[[ Data section, beginning ]]

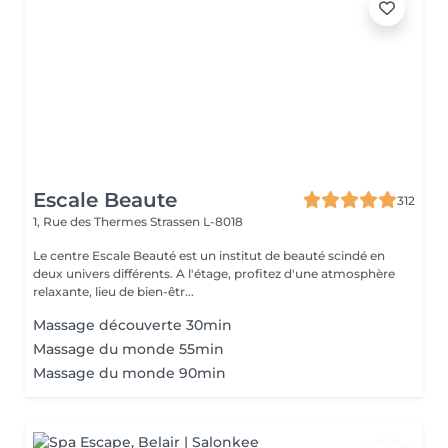
Escale Beaute
312
1, Rue des Thermes
Strassen L-8018
Le centre Escale Beauté est un institut de beauté scindé en
deux univers différents. A l'étage, profitez d'une atmosphère
relaxante, lieu de bien-êtr...
Massage découverte 30min
Massage du monde 55min
Massage du monde 90min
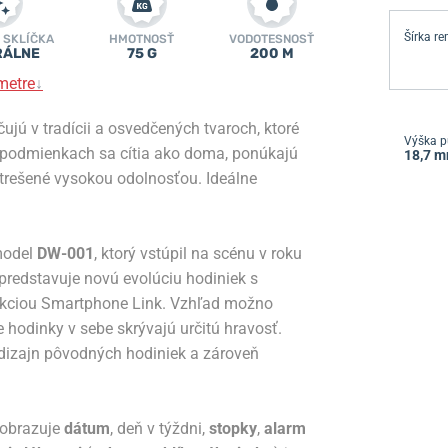
Šírka r
 SKLÍČKA
HMOTNOSŤ
VODOTESNOSŤ
RÁLNE
75 G
200 M
metre
↓
ujú v tradícii a osvedčených tvaroch, ktoré
Výška p
h podmienkach sa cítia ako doma, ponúkajú
18,7 
strešené vysokou odolnosťou. Ideálne
model
DW-001
, ktorý vstúpil na scénu v roku
 predstavuje novú evolúciu hodiniek s
nkciou Smartphone Link. Vzhľad možno
odinky v sebe skrývajú určitú hravosť.
izajn pôvodných hodiniek a zároveň
 zobrazuje
dátum
, deň v týždni,
stopky
,
alarm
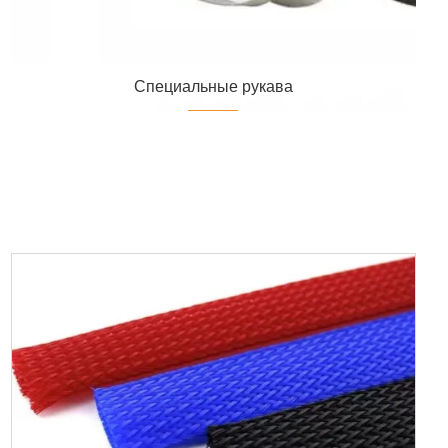
Специальные рукава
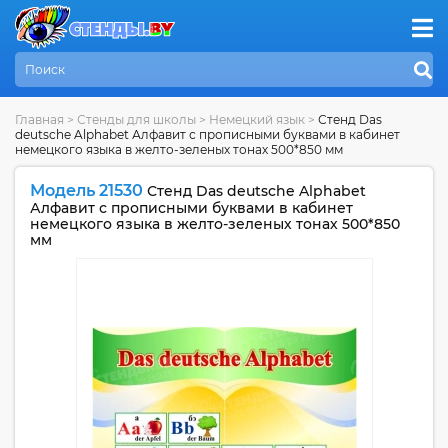
Главная
>
Стенды для школы
>
Немецкий язык
>
Стенд Das
deutsche Alphabet Алфавит с прописными буквами в кабинет
немецкого языка в желто-зеленых тонах 500*850 мм
Модель 21530
Стенд Das deutsche Alphabet
Алфавит с прописными буквами в кабинет
немецкого языка в желто-зеленых тонах 500*850
мм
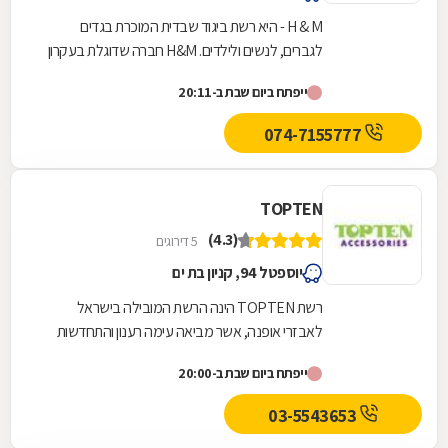
H & M - היא רשת ביגוד שבדית המוכרת בגדים
לגברים, לנשים ולילדים. H&M חברה שדוגלת בעקרון
"אופנה ואיכות במחירים המתאימים לכל דרגות...
ייפתח ביום שבת ב-20:11
074-7155777
TOPTEN
(4.3)
5 דירוגים
יוספטל 94, קניון בת ים
רשת TOPTEN הינה הרשת המובילה בישראל
לאבזרי אופנה, אשר מביאה עימה רענון והתחדשות
מתמדת בעולם האופנה והתכשיטים. הרשת פונה
ייפתח ביום שבת ב-20:00
לקהל רחב ומגוון של...
03-5543653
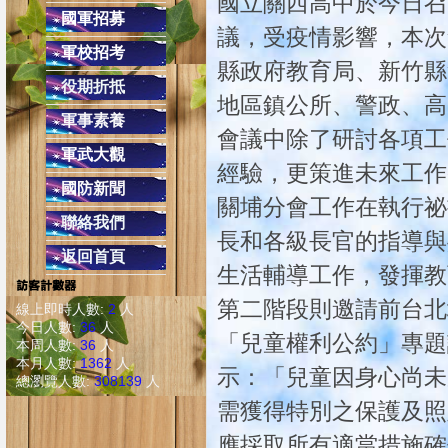
國立關西高中於今日召
校內反
國軍招募
議，受疫情影響，本次
健康上網一起來:「
軍校招考
縣政府教育局、新竹縣
避免LINE發生盜用詐騙之2不
役期折抵
2.不隨意點選不明之網址連結
地區鎮公所、警政、高
軍事素養
交通安全教育４項守則
會議中除了研討各項工
(二)安全空間，不做沒有把握的動作，只要
軍武大觀
經驗，更策進未來工作
(四)防衛兼備，防止事
國防新聞
同學上學勿單獨太早到校，
關埔分會工作在執行祕
聯絡我們
配合學校作息時間，課餘時避免單獨留
長和各級長官的指導與
返回首頁
在校遇陌生人或
生活輔導工作，發揮教
遇陌生人問路，可熱心告知，但不必親自引導前
第二階段則邀請前台北
線上即時人數:
2
人
校外發現陌生人跟隨，應快速跑至較多人的
今日人數:
36
人
「兒童權利公約」專題
本周人數:
36
人
本月人數:
1362
人
示：「兒童因身心尚未
總瀏覽人數:
308139
人
需獲得特別之保護及照
應採取所有適當措施確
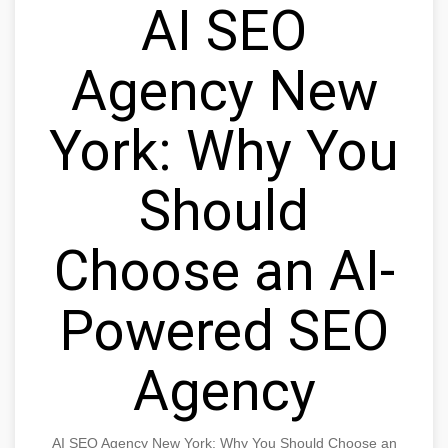
AI SEO
Agency New
York: Why You
Should
Choose an AI-
Powered SEO
Agency
AI SEO Agency New York: Why You Should Choose an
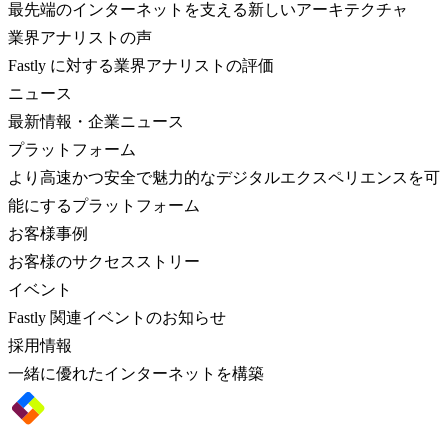
最先端のインターネットを支える新しいアーキテクチャ
業界アナリストの声
Fastly に対する業界アナリストの評価
ニュース
最新情報・企業ニュース
プラットフォーム
より高速かつ安全で魅力的なデジタルエクスペリエンスを可
能にするプラットフォーム
お客様事例
お客様のサクセスストリー
イベント
Fastly 関連イベントのお知らせ
採用情報
一緒に優れたインターネットを構築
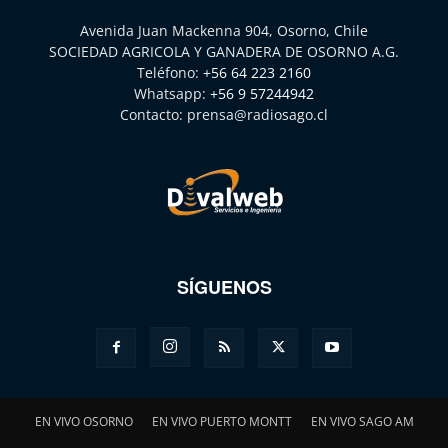
Avenida Juan Mackenna 904, Osorno, Chile
SOCIEDAD AGRICOLA Y GANADERA DE OSORNO A.G.
Teléfono:
+56 64 223 2160
Whatsapp:
+56 9 57244942
Contacto:
prensa@radiosago.cl
SÍGUENOS
EN VIVO OSORNO
EN VIVO PUERTO MONTT
EN VIVO SAGO AM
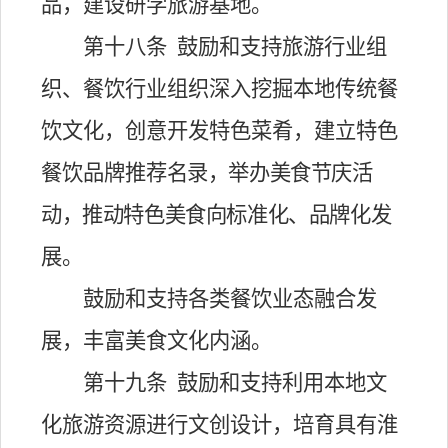
品，建设研学旅游基地。
第十八条
鼓励和支持旅游行业组
织、餐饮行业组织深入挖掘本地传统餐
饮文化，创意开发特色菜肴，建立特色
餐饮品牌推
荐名录，举办美食节庆活
动，推动特色美食向标准化、品牌化发
展。
鼓励和支持各类餐饮业态融合发
展，丰富美食文化内涵。
第十九条
鼓励和支持利用本地文
化旅游资源进行文创设计，培育具有淮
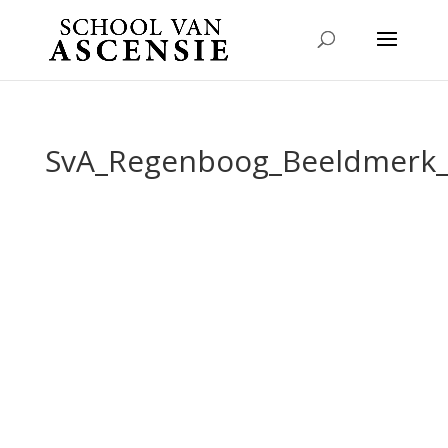
SvA_Regenboog_Beeldmerk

[[ Data section, end ]]

## [What is required]
Pull out each line of the items above that contains the word "Choose".

## [Output below]
Choose an AI-
AI SEO Agency New York: Why You Should Choose an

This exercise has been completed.